▶ [Description of the task] Copy out the material below word for word, from its first line through the line containing "in Amsterdam Zuidoost".

* * * * * * * * *

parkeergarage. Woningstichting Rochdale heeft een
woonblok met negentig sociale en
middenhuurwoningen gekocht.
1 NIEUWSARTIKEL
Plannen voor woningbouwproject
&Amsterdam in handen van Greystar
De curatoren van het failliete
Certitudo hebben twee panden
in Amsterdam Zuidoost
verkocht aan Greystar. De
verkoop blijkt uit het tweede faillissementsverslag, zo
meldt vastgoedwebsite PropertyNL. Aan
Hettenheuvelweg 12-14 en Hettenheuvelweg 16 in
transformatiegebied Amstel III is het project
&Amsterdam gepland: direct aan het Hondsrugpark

* * * * * * * * *

▶ [Answer to this exercise]
parkeergarage. Woningstichting Rochdale heeft een
woonblok met negentig sociale en
middenhuurwoningen gekocht.
1 NIEUWSARTIKEL
Plannen voor woningbouwproject
&Amsterdam in handen van Greystar
De curatoren van het failliete
Certitudo hebben twee panden
in Amsterdam Zuidoost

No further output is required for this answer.